Hooktopus

Docs

Replay from R2.

Every event is archived in Cloudflare R2 before we acknowledge ingestion. That archive is the safety net — replay lets you re-write any time range to any destination.

When you'd use replay

  • BigQuery outage — events kept arriving in R2 but writes failed
  • You rotated your SA credentials and want to backfill the gap
  • You added a new destination and want to backfill it from R2
  • You're debugging dbt against a known time range and want repeatable input

How it works

The hub UI at /w/[slug]/replay lets you pick:

  • Endpoint (or all)
  • Time range
  • Optional JSON-path predicate (e.g. $.type == "charge.succeeded")
  • Target destination (must be Active)

We list the matching R2 objects by prefix, parse the canonical event JSON, and re-publish through the destination-writer queue. The same dedupe rules apply — event_id is the unique key in BQ, so a re-played event lands as an upsert, not a duplicate.

Storage layout

R2 objects are keyed by workspace, hour-of-day, endpoint, and event ID:

bash
<workspace_id>/<YYYY>/<MM>/<DD>/<HH>/<endpoint_name>/<event_id>.json

This means a time-range replay is a cheap R2 list operation, not a full scan. A one-hour range pulls one prefix per endpoint; a one-day range pulls 24. R2 list calls cost roughly $0.36 per million — we don't bill them through.

Replay via API

The hub UI calls the same endpoint you can hit directly:

http
POST /v1/replay HTTP/1.1
Host: api.hooktopus.io
Authorization: Bearer hk_live_••••
Content-Type: application/json

{
  "endpoint_id": "ep_stripe_x",
  "from": "2026-05-10T00:00:00Z",
  "to":   "2026-05-11T00:00:00Z",
  "destination_id": "dst_bq_prod",
  "filter": "$.type == \"charge.succeeded\""
}

# Response
{ "ok": true, "job_id": "rj_01970000-...", "estimated_events": 4231 }

Tracking a replay job

http
GET /v1/replay/rj_01970000-... HTTP/1.1
Authorization: Bearer hk_live_••••

# Response
{
  "status": "running",         // or "queued" | "completed" | "failed"
  "events_total": 4231,
  "events_written": 3104,
  "started_at": "2026-05-16T20:14:30Z"
}

Retention

R2 archive defaults to 30 days. You can configure 1d / 7d / 30d / 90d / never in workspace settings. Replay can only operate on what's still in R2 — if you set a 7-day retention and try to replay 14 days, you'll get an empty-range error.

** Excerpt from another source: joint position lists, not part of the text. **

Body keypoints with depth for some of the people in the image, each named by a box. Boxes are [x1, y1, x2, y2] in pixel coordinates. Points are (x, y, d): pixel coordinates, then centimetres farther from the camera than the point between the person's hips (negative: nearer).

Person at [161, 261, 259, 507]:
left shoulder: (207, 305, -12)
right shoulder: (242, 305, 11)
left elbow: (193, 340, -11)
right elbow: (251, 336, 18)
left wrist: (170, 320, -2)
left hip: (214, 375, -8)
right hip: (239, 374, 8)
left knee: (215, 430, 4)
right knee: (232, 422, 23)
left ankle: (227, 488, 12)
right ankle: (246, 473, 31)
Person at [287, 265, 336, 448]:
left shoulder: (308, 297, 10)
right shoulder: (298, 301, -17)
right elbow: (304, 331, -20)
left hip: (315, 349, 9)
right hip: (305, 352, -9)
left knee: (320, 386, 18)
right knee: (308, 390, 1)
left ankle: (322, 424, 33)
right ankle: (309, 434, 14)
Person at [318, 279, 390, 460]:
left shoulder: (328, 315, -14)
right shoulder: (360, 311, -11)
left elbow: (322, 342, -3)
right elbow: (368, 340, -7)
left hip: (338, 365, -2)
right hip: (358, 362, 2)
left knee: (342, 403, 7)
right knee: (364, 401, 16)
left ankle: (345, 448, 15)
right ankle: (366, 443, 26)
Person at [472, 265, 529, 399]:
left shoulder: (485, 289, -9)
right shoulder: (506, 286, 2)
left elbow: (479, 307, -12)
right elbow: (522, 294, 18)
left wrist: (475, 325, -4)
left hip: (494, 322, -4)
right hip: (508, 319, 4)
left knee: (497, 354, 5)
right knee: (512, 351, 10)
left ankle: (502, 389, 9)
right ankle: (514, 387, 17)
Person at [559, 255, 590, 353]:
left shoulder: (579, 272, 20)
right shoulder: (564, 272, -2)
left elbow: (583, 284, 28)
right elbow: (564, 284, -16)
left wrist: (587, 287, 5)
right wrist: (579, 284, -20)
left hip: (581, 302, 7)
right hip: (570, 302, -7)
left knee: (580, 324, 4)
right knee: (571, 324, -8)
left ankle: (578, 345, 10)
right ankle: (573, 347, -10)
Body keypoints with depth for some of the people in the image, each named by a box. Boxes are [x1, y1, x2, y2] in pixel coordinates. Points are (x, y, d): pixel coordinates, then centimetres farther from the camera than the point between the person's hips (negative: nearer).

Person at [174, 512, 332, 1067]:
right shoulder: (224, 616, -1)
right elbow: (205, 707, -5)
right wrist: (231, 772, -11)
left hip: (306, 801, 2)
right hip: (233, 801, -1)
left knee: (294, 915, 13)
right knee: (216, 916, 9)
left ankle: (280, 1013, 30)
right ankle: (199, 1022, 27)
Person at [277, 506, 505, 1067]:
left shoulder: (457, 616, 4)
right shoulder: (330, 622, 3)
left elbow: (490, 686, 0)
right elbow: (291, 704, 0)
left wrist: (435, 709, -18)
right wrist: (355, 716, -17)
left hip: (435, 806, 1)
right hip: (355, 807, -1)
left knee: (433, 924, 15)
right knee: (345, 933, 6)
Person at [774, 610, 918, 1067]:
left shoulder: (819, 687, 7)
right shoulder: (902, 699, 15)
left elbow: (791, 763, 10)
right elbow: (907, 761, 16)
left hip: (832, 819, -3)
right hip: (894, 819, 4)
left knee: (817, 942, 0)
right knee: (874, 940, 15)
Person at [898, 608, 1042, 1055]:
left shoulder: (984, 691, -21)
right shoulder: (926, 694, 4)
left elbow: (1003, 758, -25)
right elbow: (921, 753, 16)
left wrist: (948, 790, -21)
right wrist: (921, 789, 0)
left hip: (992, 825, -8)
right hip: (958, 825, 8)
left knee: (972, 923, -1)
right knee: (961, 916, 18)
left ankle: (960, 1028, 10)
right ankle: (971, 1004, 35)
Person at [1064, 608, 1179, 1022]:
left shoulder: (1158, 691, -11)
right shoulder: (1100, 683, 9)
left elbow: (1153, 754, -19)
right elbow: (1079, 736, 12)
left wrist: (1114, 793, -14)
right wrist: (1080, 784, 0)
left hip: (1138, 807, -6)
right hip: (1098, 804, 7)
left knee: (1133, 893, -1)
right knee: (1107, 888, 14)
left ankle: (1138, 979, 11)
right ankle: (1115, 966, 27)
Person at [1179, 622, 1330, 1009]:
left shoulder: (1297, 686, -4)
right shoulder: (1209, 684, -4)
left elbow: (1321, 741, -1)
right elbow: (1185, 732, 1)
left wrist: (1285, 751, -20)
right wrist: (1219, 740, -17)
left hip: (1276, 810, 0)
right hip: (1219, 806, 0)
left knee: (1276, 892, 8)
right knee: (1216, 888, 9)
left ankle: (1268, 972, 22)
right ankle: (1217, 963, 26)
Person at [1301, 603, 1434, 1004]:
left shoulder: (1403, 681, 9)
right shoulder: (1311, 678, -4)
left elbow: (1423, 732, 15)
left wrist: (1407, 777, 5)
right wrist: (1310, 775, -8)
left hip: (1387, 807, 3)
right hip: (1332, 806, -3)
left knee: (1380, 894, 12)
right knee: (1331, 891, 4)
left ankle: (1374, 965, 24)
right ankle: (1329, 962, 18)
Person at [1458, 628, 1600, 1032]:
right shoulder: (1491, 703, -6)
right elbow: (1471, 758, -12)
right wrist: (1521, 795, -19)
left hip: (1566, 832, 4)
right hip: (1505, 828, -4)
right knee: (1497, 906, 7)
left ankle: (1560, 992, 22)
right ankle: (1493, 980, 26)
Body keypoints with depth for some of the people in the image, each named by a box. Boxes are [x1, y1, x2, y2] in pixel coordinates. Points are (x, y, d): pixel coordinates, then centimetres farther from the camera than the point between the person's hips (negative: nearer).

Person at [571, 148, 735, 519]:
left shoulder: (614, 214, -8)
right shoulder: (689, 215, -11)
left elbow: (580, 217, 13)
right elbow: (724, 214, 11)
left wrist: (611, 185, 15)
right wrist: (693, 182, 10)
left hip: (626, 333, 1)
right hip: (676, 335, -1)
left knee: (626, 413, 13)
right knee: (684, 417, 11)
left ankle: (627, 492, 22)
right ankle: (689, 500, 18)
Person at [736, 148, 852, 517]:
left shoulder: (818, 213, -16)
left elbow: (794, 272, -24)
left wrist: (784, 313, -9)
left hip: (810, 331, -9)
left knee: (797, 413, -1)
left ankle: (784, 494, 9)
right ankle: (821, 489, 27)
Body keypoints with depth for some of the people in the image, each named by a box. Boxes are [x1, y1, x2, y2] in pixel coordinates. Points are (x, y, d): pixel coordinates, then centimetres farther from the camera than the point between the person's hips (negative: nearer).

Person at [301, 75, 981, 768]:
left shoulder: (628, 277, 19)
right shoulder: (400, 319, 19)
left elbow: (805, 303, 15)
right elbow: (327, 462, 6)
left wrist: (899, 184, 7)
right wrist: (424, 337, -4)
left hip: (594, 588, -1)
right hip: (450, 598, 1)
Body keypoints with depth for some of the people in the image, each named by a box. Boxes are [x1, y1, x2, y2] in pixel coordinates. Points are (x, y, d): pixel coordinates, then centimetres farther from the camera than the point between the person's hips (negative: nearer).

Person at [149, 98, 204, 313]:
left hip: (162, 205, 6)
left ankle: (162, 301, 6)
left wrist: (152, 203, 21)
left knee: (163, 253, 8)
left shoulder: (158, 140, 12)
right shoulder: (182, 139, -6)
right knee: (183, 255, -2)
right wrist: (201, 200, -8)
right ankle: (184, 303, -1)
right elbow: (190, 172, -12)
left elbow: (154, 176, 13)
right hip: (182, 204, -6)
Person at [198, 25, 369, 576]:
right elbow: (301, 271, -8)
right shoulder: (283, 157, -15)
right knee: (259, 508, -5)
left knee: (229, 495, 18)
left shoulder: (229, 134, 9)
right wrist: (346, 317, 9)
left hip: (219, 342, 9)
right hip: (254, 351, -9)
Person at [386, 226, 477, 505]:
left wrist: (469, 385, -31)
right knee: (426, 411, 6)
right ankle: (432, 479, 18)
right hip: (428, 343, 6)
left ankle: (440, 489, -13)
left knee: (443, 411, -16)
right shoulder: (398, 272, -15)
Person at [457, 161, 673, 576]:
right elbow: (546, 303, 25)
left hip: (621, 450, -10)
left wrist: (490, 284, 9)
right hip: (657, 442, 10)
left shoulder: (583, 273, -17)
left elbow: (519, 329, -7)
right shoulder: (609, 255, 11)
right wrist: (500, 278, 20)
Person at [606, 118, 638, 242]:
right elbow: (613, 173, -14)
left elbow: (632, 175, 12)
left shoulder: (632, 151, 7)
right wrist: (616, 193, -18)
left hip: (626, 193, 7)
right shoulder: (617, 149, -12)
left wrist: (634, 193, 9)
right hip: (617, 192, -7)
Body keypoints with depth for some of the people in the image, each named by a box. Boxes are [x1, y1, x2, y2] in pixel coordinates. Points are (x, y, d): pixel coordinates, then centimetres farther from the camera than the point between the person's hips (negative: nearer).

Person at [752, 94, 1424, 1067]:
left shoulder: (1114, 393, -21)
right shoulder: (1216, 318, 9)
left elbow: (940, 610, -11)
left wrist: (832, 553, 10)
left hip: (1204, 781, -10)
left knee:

Business and Scale plans get longer default retention. If you have a regulatory requirement for long-term raw event storage, "never" plus a tier with the retention budget is fine.

What replay doesn't do

  • Won't re-trigger source-side webhooks. Replay is an internal re-write from R2 — we never call out to Stripe et al.
  • Won't transform. The event JSON we archive is what gets re-written. If you need a transformed re-write, build it as a dbt model.
  • Won't run concurrent replays per destination. One at a time per destination to keep BQ rate limits happy.